É com essa trupe de bandidos que o governo pretende nos entregar gratinados em nióbio e petróleo a quem mais se beneficia do (contraditório) malabarismo liberal-patriota brasileiro: os Estados Unidos da América.

“A minha continência à bandeira norte americana! USA! USA!”

Lembramos que a turma “contra tudo o que está aí” segue a mesma direção e sentido de Michel Temer que, ao descumprir acordos de preservação, perdeu 50% dos investimentos da Noruega ao Fundo de Preservação da Amazônia, por exemplo. Não ironicamente, um duto clandestino da multinacional norueguesa Hydro foi descoberto despejando tóxicos em uma nascente da Amazônia, poucos meses depois.

[leia mais em “Capitalismo na Amazônia, preservação sob os holofotes, crimes e destruição quando ninguém vê]

Os governos Lula e Dilma também avançaram nas concessões de aeroportos, hidrelétricas e rodovias, leilão do pré-sal e entrega das ações da Petrobrás ao estrangeiro, com voto favorável do atual presidente pela não participação da estatal nos lucros, inclusive. Esses nomes, apesar de se venderem como “socialistas” ou “nacionalistas”, não só toleraram as privatizações de FHC como ampliaram, aprofundaram e aceleraram o processo, com notável destaque do Chicago boy Paulo Guedes e seu plano de eutanásia do serviço público em todas as áreas.

Comparemos esses exemplos ao período de extração do ouro e do chicote dos barões. Hoje, como sempre, a estrutura de dominação que chamamos de Estado nada mais é do que um balcão de negócios entre as classes dominantes que se vale de forças repressivas para se manter, assim como fielmente nos mostra o site oficial da PMEMG:

“À Força recém-criada, a qual pertenceu Joaquim José da Silva Xavier – o Tiradentes: Protomártir da Independência e Patrono Cívico da Nação e das Polícias Brasileiras -, caberia cumprir missões de natureza militar, através de ações e operações de enfrentamento dos tumultos, insurreições e defesa do território da Capitania e da Pátria, e, de natureza policial, na prevenção e repressão de crimes, mantendo em ordem a população, para que o ouro pudesse ser extraído, transportado e exportado em favor do Reino Português.”

A saída é o socialismo

Para os marxistas, deve-se não só combater os ataques à classe trabalhadora e o próprio governo que existe para isso, mas também desmascarar as organizações submissas às regras do tabuleiro. É preciso virar o tabuleiro! As leis escritas por um Congresso Nacional e aplicadas por um Poder Executivo podres, ainda que em conformidade com Tratados Internacionais, são inofensivas à origem dos problemas. São nada mais do que adaptações “sustentáveis” a um regime que por essência destrói e explora para manter o mercado girando.
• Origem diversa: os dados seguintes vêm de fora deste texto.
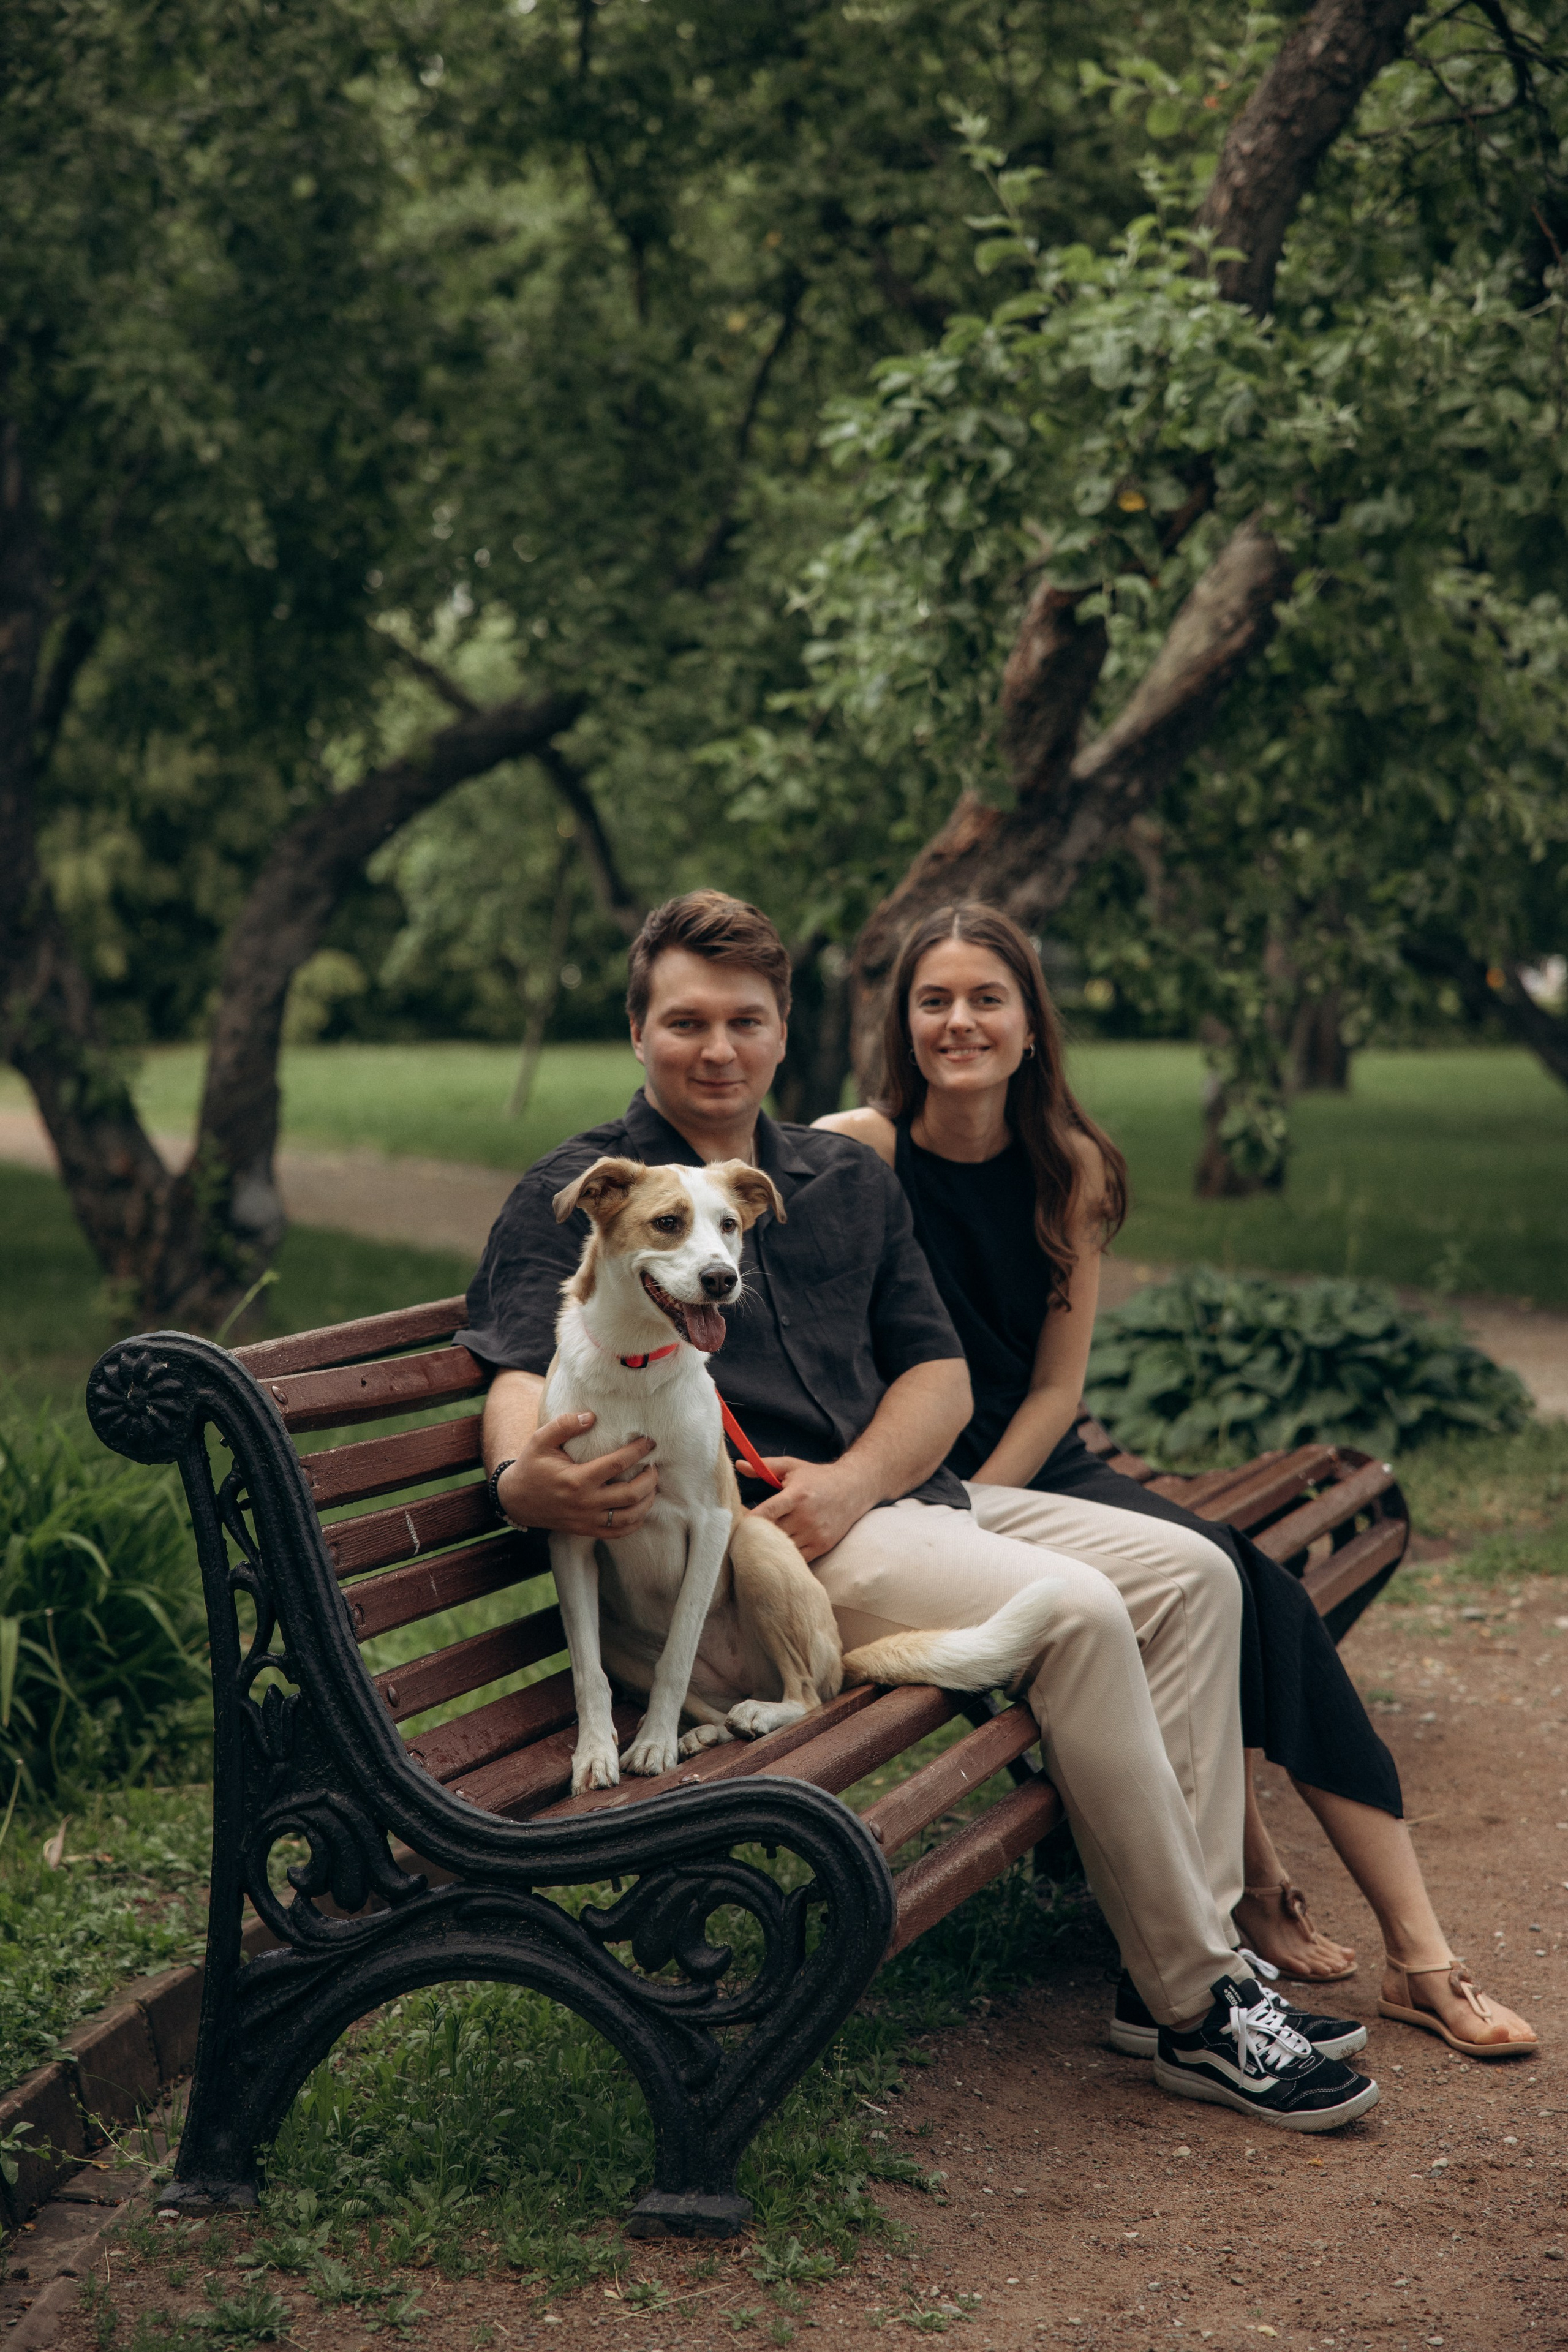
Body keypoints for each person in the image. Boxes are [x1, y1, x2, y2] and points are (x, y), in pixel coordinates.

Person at [462, 889, 1381, 2129]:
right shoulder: (587, 1188)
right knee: (1075, 1609)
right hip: (752, 1552)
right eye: (684, 1022)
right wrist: (525, 1478)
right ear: (638, 1033)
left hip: (887, 1501)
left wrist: (854, 1481)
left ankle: (1171, 1966)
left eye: (745, 1020)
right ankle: (1202, 2001)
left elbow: (936, 1374)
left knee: (1195, 1578)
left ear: (784, 1031)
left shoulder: (836, 1178)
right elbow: (520, 1365)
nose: (717, 1049)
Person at [816, 899, 1536, 2061]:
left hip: (1031, 1469)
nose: (960, 1022)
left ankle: (1410, 1950)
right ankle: (1242, 1927)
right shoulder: (859, 1151)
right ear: (901, 1026)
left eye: (987, 998)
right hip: (911, 1485)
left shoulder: (1075, 1166)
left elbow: (1055, 1389)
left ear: (1032, 1024)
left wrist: (990, 1503)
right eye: (933, 1000)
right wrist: (947, 1505)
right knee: (1218, 1590)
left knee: (1261, 1595)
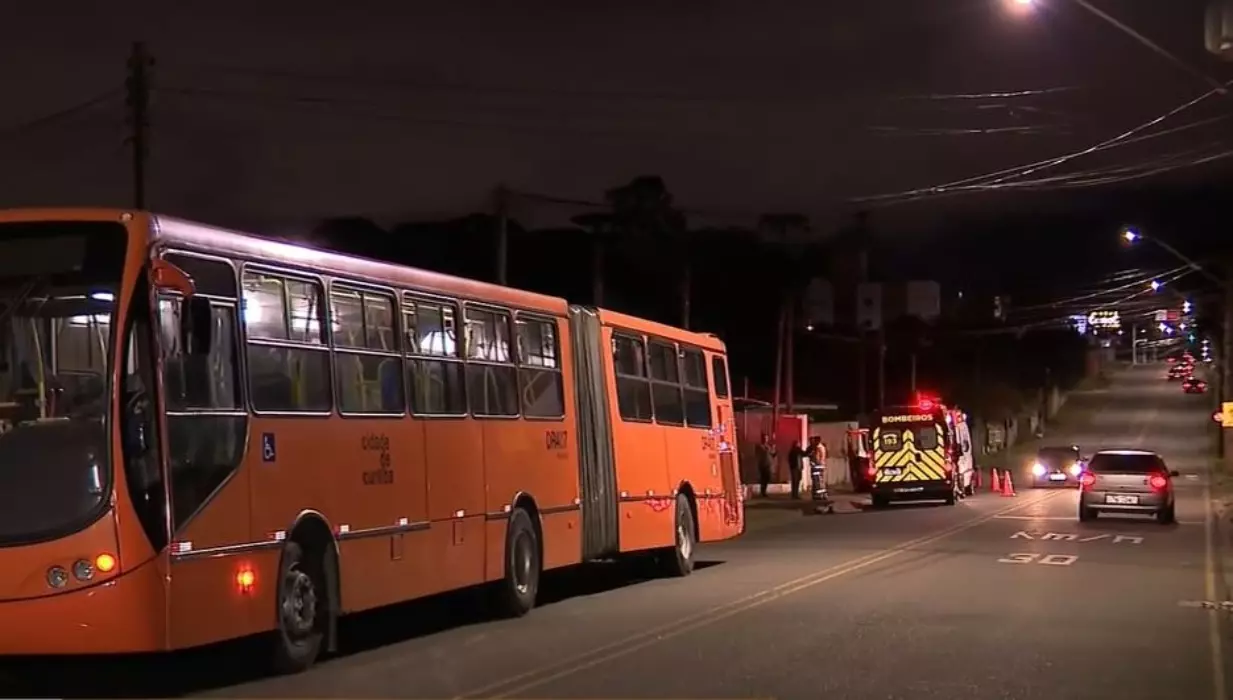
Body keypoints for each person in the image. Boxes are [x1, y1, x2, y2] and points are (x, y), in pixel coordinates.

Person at [756, 433, 776, 498]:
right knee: (763, 479)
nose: (765, 439)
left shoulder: (768, 446)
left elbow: (772, 454)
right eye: (764, 438)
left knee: (767, 478)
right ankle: (763, 492)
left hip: (768, 464)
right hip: (763, 464)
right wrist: (770, 449)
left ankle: (764, 491)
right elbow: (763, 452)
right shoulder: (759, 446)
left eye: (767, 438)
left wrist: (774, 450)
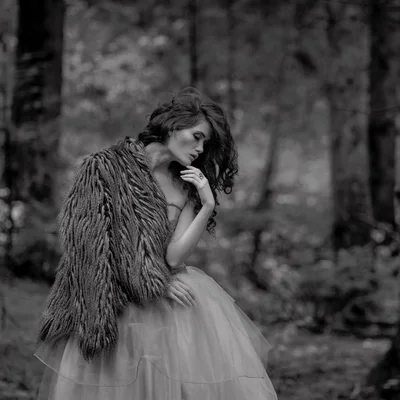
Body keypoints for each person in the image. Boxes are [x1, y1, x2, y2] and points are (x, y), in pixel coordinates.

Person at [33, 87, 278, 400]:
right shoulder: (104, 168)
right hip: (114, 304)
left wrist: (205, 204)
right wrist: (153, 282)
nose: (201, 149)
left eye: (207, 143)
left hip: (170, 310)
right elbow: (89, 245)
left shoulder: (185, 184)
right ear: (174, 127)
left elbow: (174, 258)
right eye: (198, 136)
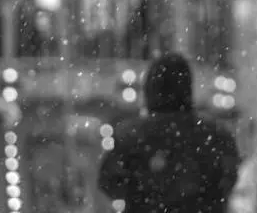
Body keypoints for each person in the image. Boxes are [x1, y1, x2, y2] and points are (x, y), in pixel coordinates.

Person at [98, 52, 240, 213]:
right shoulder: (217, 136)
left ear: (150, 89)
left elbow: (109, 183)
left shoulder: (130, 135)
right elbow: (228, 180)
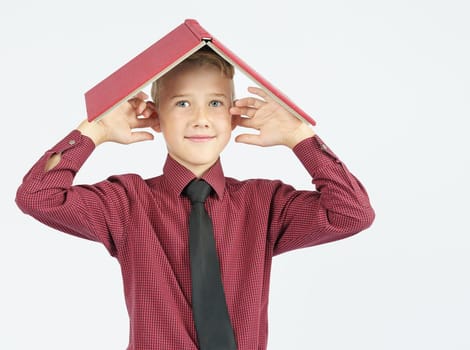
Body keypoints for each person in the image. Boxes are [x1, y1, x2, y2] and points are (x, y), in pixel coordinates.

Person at [15, 47, 374, 349]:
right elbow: (38, 197)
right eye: (183, 103)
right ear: (155, 117)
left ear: (234, 116)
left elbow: (352, 213)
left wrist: (300, 137)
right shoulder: (126, 203)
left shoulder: (264, 203)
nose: (201, 119)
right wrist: (93, 130)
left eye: (216, 103)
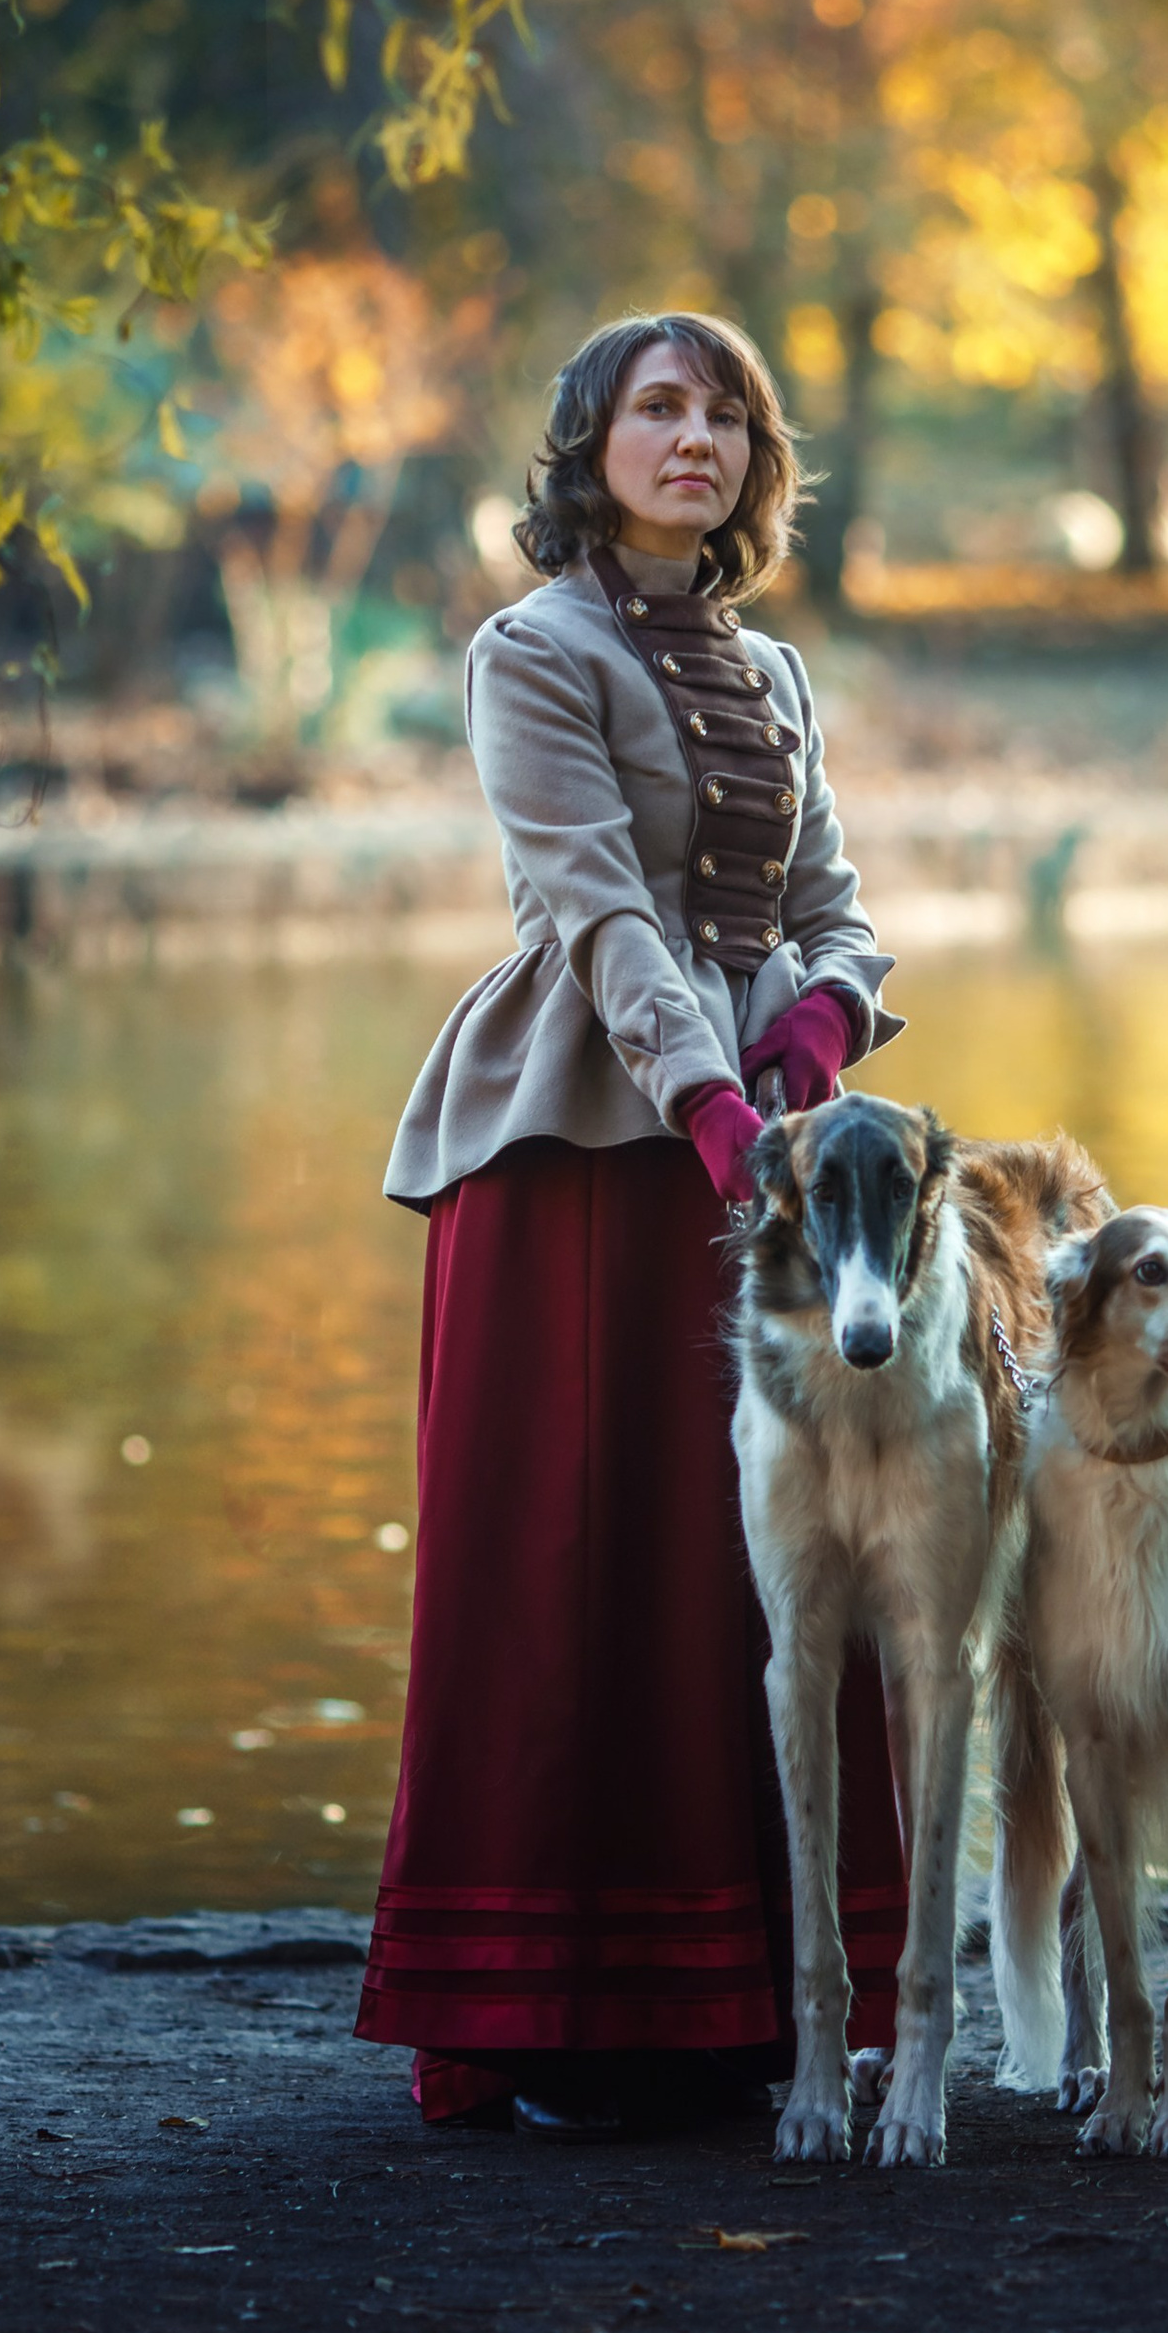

A produção, o comércio e as relações sociais não devem seguir princípios de trapaça, opressão e ganância. O lucro desvirtua qualquer racionalidade e planejamento produtivo, tornando inevitável que essa marcha hipnótica nos conduza à destruição dos recursos e da própria sociedade, mais cedo ou mais tarde.

Somente uma economia planificada, sob controle democrático dos trabalhadores, pode alcançar os avanços que a tecnologia já nos permitiria se não fosse a típica destruição das forças produtivas no capitalismo. Apenas quando a função da agricultura for garantir alimento para todos e não satisfazer fetiche de latifundiários, a das reservas for suprir demandas sociais e não empilhar fortunas, quando a classe dominante tiver seu balcão de negócios destruído, nós conseguiremos progredir em grandes saltos de desenvolvimento, impedindo catástrofes e desgraças que decorrem da maior delas, o capitalismo.

As escolhas estão dadas: O socialismo ou a barbárie!

Pela expropriação das usinas e mineradoras, estatização sob controle operário!

Pela reforma agrária, terra aos que nela trabalham!

Pela economia planificada em um futuro socialista!